The team led by Dr. Shih-Long Tu at the Institute of Plant and Microbial Biology, Academia Sinica the new mechanism may have future agricultural applications.
Plants contain photoreceptor systems that are able to optimize light absorption to sense the quality, quantity, direction, and duration of light. One major class of photoreceptors are phytochromes, which mainly perceive red and far-red light. Previous studies have shown that the functioning of phytochromes at various levels are to control gene expression. Thus, suggesting that alternative splicing at the post-transcriptional level is also regulated by phytochromes. However, the exact mechanism still remain unclear.
Alternative splicing is a widespread mechanism in eukaryotes in which two or more different forms of mRNAs are generated from a single gene. It adds a new level of complexity to the transcriptome and proteome.

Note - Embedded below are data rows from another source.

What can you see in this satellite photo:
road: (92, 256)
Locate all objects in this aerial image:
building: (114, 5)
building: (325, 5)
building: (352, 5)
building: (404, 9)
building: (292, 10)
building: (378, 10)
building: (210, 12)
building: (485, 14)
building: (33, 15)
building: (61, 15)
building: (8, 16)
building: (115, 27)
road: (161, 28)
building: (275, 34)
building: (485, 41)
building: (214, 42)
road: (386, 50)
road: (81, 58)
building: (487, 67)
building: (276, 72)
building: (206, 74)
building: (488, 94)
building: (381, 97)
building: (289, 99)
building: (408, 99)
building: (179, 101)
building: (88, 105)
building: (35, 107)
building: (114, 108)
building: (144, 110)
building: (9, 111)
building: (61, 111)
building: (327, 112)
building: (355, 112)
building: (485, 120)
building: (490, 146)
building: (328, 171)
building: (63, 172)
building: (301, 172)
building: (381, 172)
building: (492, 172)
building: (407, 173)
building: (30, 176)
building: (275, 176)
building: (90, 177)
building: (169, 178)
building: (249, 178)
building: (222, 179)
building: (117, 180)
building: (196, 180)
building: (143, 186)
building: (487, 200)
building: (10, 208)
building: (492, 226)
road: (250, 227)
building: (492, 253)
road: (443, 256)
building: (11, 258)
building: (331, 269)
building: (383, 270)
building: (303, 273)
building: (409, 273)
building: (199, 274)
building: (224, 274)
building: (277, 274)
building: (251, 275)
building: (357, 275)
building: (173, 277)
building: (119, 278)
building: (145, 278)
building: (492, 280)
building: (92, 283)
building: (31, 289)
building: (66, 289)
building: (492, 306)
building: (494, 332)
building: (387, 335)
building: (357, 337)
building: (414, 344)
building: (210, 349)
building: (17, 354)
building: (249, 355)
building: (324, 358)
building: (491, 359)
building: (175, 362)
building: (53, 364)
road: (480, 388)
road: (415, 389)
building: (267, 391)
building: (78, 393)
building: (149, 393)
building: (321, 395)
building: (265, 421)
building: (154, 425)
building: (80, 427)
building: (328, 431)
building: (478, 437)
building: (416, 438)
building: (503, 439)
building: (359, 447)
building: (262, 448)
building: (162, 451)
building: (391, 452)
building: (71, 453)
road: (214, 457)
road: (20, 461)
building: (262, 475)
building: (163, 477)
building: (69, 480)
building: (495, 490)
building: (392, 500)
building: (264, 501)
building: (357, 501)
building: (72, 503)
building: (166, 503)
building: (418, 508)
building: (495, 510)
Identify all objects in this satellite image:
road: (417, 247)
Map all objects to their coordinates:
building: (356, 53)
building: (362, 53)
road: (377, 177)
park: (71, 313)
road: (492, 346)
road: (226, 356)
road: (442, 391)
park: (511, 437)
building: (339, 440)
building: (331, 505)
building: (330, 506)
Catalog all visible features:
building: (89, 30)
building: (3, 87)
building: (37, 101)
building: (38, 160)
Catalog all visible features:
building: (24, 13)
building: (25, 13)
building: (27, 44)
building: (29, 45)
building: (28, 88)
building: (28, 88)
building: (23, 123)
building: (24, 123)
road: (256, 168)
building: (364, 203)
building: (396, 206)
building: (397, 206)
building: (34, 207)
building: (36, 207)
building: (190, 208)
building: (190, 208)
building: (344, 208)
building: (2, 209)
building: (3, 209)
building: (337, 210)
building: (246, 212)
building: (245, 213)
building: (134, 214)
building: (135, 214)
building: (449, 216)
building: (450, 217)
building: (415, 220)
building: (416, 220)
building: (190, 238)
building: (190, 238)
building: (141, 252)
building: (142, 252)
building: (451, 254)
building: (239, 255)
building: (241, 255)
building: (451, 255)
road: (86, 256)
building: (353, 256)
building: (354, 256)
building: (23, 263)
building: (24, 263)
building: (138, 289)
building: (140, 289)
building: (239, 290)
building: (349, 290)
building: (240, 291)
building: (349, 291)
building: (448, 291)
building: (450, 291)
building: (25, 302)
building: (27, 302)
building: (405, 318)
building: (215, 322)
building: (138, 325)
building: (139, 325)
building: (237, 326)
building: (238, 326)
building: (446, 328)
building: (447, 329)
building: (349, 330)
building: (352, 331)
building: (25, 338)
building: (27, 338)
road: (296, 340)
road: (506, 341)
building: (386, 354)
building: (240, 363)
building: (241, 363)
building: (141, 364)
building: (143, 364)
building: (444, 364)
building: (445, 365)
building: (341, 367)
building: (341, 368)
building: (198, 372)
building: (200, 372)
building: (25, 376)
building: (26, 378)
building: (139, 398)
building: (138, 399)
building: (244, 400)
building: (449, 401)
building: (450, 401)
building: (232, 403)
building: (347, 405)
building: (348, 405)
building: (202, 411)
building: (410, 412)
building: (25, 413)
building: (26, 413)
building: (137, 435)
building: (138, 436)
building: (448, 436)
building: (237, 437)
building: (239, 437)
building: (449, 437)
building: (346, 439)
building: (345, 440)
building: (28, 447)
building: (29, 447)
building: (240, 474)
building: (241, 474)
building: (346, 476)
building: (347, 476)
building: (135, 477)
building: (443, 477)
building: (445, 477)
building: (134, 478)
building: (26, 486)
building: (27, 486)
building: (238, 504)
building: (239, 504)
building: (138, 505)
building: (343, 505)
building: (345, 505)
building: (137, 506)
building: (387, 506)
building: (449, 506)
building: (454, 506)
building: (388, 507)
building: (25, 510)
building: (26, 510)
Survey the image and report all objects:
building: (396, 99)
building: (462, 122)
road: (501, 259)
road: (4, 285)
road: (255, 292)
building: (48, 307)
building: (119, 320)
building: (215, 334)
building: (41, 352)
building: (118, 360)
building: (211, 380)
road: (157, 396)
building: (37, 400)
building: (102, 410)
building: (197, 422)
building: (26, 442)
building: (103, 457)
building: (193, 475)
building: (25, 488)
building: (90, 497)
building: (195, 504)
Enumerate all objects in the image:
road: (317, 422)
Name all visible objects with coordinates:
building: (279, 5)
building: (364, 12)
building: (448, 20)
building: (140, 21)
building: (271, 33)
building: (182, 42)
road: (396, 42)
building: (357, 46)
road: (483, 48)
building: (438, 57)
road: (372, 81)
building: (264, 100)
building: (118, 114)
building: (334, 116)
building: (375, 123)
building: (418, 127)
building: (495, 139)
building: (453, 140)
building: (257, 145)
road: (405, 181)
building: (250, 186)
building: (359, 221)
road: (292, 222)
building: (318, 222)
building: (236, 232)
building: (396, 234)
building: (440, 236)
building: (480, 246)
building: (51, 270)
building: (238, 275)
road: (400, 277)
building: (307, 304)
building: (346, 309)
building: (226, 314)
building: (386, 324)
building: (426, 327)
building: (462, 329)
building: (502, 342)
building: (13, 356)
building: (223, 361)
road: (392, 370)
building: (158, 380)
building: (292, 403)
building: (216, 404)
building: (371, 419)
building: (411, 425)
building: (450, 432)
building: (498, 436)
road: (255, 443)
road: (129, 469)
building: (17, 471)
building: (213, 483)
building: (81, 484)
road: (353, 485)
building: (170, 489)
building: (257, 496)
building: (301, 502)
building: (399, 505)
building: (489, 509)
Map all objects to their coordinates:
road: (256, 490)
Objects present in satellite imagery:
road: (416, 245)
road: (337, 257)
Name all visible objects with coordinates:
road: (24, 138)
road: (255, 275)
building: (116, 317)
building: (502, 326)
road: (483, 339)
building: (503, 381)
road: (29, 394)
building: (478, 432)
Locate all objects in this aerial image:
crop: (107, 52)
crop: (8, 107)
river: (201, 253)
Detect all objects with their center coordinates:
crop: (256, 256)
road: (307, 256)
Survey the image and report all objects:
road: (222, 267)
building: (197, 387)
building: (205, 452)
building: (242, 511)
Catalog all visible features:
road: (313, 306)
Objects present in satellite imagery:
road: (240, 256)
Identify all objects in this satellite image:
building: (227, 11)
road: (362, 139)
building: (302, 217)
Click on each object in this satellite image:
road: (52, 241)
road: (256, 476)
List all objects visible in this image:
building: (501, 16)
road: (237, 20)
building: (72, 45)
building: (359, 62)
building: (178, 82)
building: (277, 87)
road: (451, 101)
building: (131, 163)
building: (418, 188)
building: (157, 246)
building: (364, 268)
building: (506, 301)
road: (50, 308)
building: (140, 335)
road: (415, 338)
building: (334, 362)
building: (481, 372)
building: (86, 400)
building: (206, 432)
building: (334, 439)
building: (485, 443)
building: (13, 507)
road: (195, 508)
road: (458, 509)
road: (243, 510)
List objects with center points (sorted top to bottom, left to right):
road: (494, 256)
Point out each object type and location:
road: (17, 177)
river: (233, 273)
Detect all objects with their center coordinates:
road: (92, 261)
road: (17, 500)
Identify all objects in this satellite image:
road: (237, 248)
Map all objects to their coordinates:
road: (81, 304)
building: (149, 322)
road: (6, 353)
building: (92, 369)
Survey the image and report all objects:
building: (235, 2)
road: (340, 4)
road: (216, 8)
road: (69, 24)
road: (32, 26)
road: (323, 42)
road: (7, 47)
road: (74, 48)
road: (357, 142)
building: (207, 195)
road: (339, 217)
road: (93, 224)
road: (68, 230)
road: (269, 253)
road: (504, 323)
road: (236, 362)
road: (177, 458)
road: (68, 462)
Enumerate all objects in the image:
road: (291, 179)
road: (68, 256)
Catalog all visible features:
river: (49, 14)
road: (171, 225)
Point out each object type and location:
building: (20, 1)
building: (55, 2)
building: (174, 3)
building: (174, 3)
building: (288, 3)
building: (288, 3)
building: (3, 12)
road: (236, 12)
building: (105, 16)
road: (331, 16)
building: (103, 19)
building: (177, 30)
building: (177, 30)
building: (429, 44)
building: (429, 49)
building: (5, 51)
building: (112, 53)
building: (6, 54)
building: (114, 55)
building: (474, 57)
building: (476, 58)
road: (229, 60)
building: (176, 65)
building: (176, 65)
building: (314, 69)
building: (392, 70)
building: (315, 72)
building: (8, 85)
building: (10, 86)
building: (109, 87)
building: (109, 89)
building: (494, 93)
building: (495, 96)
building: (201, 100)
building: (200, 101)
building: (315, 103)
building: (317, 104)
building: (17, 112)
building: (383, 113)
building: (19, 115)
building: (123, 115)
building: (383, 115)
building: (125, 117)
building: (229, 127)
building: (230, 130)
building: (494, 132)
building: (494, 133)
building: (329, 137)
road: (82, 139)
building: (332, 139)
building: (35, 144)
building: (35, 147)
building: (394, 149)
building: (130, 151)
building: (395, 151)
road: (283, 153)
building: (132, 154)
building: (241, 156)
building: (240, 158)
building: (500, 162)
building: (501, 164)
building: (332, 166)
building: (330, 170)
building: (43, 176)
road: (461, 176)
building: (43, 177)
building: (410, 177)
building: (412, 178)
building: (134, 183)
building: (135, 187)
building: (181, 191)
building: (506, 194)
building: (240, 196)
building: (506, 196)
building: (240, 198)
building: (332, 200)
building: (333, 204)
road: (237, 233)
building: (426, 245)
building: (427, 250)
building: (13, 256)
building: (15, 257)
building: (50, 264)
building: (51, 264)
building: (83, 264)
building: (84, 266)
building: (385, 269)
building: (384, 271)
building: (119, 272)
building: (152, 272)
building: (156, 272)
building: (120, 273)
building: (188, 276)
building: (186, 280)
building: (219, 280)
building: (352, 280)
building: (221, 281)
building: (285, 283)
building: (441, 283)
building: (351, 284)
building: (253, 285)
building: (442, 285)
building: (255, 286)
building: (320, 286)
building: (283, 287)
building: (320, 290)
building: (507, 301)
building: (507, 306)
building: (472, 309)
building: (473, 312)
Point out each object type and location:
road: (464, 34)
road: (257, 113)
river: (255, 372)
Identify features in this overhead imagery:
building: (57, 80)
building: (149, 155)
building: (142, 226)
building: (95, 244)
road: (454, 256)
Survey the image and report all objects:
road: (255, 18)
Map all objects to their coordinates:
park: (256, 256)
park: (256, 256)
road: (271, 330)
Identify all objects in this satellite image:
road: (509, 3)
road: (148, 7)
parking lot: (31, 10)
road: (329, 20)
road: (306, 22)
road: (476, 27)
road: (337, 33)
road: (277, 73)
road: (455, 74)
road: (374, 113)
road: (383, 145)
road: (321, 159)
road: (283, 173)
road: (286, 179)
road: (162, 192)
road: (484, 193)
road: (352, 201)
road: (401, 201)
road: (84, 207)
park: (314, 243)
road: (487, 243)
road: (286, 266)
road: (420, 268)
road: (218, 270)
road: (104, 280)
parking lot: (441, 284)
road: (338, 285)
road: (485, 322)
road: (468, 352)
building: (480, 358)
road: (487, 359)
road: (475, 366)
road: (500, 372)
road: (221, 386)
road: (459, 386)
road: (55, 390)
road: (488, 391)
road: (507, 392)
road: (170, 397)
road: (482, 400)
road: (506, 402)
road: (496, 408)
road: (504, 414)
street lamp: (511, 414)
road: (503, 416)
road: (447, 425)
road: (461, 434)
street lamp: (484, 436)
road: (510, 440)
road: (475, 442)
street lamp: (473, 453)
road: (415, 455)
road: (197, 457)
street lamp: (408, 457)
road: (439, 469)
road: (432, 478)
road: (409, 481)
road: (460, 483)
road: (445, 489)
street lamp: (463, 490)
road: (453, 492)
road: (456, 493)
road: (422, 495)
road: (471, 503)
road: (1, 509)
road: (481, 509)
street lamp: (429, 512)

The study supported by the Ministry of Science and Technology in Taiwan and Academia Sinica provided further evidence on the molecular mechanism of moss phytochrome.
Dr. Tu’s team previously demonstrated that phytochromes participate in the regulation of alternative splicing in the model moss species Physcomitrella patens. In this study, they further provide molecular evidence that the moss phytochrome interacts with a splicing regulator named PphnRNP-H1 in the nucleus in a red light-dependent manner.
Genome-wide analyses demonstrated the involvement of both PphnRNP-H1 and PpPRP39-1 in light-mediated splicing regulation. Their findings strengthen the hypothesis that phytochromes directly participate in the regulation of pre-mRNA splicing by controlling splicing activity.
The first author is Ms. Chueh-Ju Shih, a Ph. D. student in Molecular and Biological Agricultural Sciences Program, Taiwan International Graduate Program, Academia Sinica. Other authors include Hsiang-Wen Chen, Hsin-Yu Hsieh, Yung-Hua Lai, Fang-Yi Chiu, Yu-Rong Chen, and Shih-Long Tu.